• Assignment A
In the admiralty opinion, which statute does the Court say swept away the respondent's proposition about injuries felt on the pier?
• Assignment B
Retype the admiralty opinion from "At the outset" up to and including "U.S. 294, 305-306.".
• Assignment C
Write what comes next in the admiralty opinion, starting after its last sentence.

• Page extract
At the outset we are met with an issue which is said to be jurisdictional. Counsel for respondent candidly admits failure to raise the point below, but as is our practice we will consider this threshold question before reaching the merits. McGrath v. Kristensen, 340 U.S. 162, 167-168; Ford Motor Co. v. Treasury Dept., 323 U.S. 459, 467; Matson Nav. Co. v. United States, 284 U.S. 352, 359 (admiralty case); Grace v. American Ins. Co., 109 U.S. 278, 283; Hope Ins. Co. v. Boardman, 5 Cranch 57; see Wheeldin v. Wheeler, 371 U.S. 812; Brown Shoe Co. v. United States, 370 U.S. 294, 305-306.
Respondent contends that it is not liable, at least in admiralty, because the impact of its alleged lack of care or unseaworthiness was felt on the pier rather than aboard ship. Whatever validity this proposition may have had until 1948, the passage of the Extension of Admiralty Jurisdiction Act, 62 Stat. 496, 46 U.S.C. § 740, swept it away when it made vessels on navigable water liable for damage or injury "notwithstanding that such damage or injury be done or consummated on land." Respondent and the carrier amici curiae would have the statute limited to injuries actually caused by the physical agency of the vessel or a particular part of it — such as when the ship rams a bridge or when its defective winch drops some cargo onto a longshoreman. Cf. Strika v. Netherlands Ministry of Traffic, 185 F.2d 555 (C.A. 2d Cir.); Hagans v. Farrell Lines, 237 F.2d 477 (C.A. 3d Cir.). Nothing in the legislative history supports so restrictive an interpretation of the statutory language. There is no distinction in admiralty between torts committed by the ship itself and by the ship's personnel while operating it, any more than there is between torts "committed" by a corporation and by its employees. And ships are libeled as readily for an unduly bellicose mate's assault on a crewman, see Boudoin v. Lykes Bros. Co., 348 U.S. 336, 339-340; The Rolph, 299 F. 52 (C.A. 9th Cir.), or for having an incompetent crew or master, see Keen v. Overseas Tankship Corp., 194 F.2d 515, 517 (C.A. 2d Cir.), as for a collision. Various far-fetched hypotheticals are raised, such as a suit in admiralty for an ordinary automobile accident involving a ship's officer on ship business in port, or for someone's slipping on beans that continue to leak from these bags in a warehouse in Denver. We think it sufficient for the needs of this occasion to hold that the case is within the maritime jurisdiction under 46 U.S.C. § 740 when, as here, it is alleged that the shipowner commits a tort while or before the ship is being unloaded, and the impact of which is felt ashore at a time and place not remote from the wrongful act.

• Data shown

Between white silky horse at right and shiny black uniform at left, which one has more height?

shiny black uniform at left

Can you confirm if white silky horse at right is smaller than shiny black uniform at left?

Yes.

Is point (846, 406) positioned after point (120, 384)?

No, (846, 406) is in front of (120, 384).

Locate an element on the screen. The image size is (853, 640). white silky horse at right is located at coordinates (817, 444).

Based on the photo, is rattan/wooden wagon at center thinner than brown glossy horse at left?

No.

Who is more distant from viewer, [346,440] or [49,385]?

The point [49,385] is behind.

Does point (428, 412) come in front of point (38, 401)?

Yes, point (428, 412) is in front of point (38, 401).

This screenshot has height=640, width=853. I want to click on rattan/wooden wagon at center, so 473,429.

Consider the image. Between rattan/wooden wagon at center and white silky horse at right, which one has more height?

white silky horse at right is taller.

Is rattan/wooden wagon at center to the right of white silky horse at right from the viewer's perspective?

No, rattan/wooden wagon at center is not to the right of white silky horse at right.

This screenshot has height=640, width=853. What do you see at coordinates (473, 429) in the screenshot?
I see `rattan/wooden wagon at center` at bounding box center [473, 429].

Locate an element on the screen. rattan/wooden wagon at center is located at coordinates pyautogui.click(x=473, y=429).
---
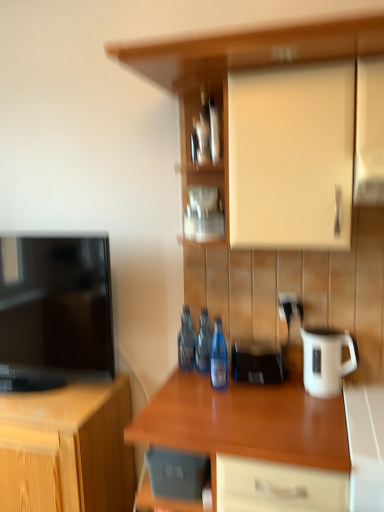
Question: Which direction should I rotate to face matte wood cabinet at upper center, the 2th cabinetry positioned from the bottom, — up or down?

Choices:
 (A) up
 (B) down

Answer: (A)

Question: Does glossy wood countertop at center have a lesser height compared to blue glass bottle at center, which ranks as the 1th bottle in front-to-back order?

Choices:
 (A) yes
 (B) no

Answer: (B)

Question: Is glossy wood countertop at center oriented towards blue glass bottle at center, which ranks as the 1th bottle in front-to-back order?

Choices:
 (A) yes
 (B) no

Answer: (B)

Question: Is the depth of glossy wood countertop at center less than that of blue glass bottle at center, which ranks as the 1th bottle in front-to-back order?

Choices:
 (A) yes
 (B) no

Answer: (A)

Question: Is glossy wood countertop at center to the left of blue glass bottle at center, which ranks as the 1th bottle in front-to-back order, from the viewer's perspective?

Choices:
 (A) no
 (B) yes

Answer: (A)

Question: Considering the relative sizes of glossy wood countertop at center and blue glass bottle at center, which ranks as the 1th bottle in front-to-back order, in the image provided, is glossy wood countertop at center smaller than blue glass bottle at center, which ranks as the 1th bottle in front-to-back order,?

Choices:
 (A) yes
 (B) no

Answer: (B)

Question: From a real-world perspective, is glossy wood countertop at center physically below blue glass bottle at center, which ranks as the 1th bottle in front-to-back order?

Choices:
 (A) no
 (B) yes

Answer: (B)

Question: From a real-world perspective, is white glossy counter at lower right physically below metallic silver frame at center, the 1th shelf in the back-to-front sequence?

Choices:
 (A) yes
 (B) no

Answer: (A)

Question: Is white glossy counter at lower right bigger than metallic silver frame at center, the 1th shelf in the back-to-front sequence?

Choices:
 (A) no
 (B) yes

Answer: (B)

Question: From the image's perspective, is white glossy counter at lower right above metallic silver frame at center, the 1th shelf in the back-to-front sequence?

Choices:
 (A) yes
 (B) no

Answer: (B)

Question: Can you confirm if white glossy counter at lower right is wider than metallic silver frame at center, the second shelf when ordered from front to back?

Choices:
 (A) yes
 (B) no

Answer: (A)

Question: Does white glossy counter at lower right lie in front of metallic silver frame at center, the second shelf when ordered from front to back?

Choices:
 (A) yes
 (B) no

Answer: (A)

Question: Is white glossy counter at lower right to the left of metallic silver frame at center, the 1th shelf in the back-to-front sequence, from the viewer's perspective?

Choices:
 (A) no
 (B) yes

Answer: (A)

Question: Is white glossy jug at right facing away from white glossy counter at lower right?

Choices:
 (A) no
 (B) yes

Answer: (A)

• Response box A
The Extension of Admiralty Jurisdiction Act, 62 Stat. 496, 46 U.S.C. § 740.

• Response box B
At the outset we are met with an issue which is said to be jurisdictional. Counsel for respondent candidly admits failure to raise the point below, but as is our practice we will consider this threshold question before reaching the merits. McGrath v. Kristensen, 340 U.S. 162, 167-168; Ford Motor Co. v. Treasury Dept., 323 U.S. 459, 467; Matson Nav. Co. v. United States, 284 U.S. 352, 359 (admiralty case); Grace v. American Ins. Co., 109 U.S. 278, 283; Hope Ins. Co. v. Boardman, 5 Cranch 57; see Wheeldin v. Wheeler, 371 U.S. 812; Brown Shoe Co. v. United States, 370 U.S. 294, 305-306.

• Response box C
The question of whether the warranty of seaworthiness extends to longshoremen on the dock is considered, infra, at pp. 213-214.
As indicated, supra, the trial court found respondent negligent in allowing the beans to be unloaded in their defective bagging, when it knew or should have known that injury was likely to result to persons having to work about the beans that might, and did, spill. There was substantial evidence to support these findings. Witnesses testified that beans spilled out of broken bags throughout unloading, and this is corroborated by respondent's records of the unloading, which stated that bags of beans were found torn at the time of discharging and some of them were recoopered. Moreover, the trial court was entitled to infer that respondent should have known of the defective condition of the bagging when the bean bags were leaking while still in the ship, when beans spilled out of the bags throughout unloading, and when coopers were sent aboard to repair the torn bagging. To be sure, there is some conflict between details of the testimony and respondent's records of the unloading, but the trial court was entitled to believe the one rather than the other. As for the possibility that the beans petitioner slipped on may have come from some other source, such as "for all that appears" a third party, it is sufficient to note that the trial court was not plainly erroneous in not so believing.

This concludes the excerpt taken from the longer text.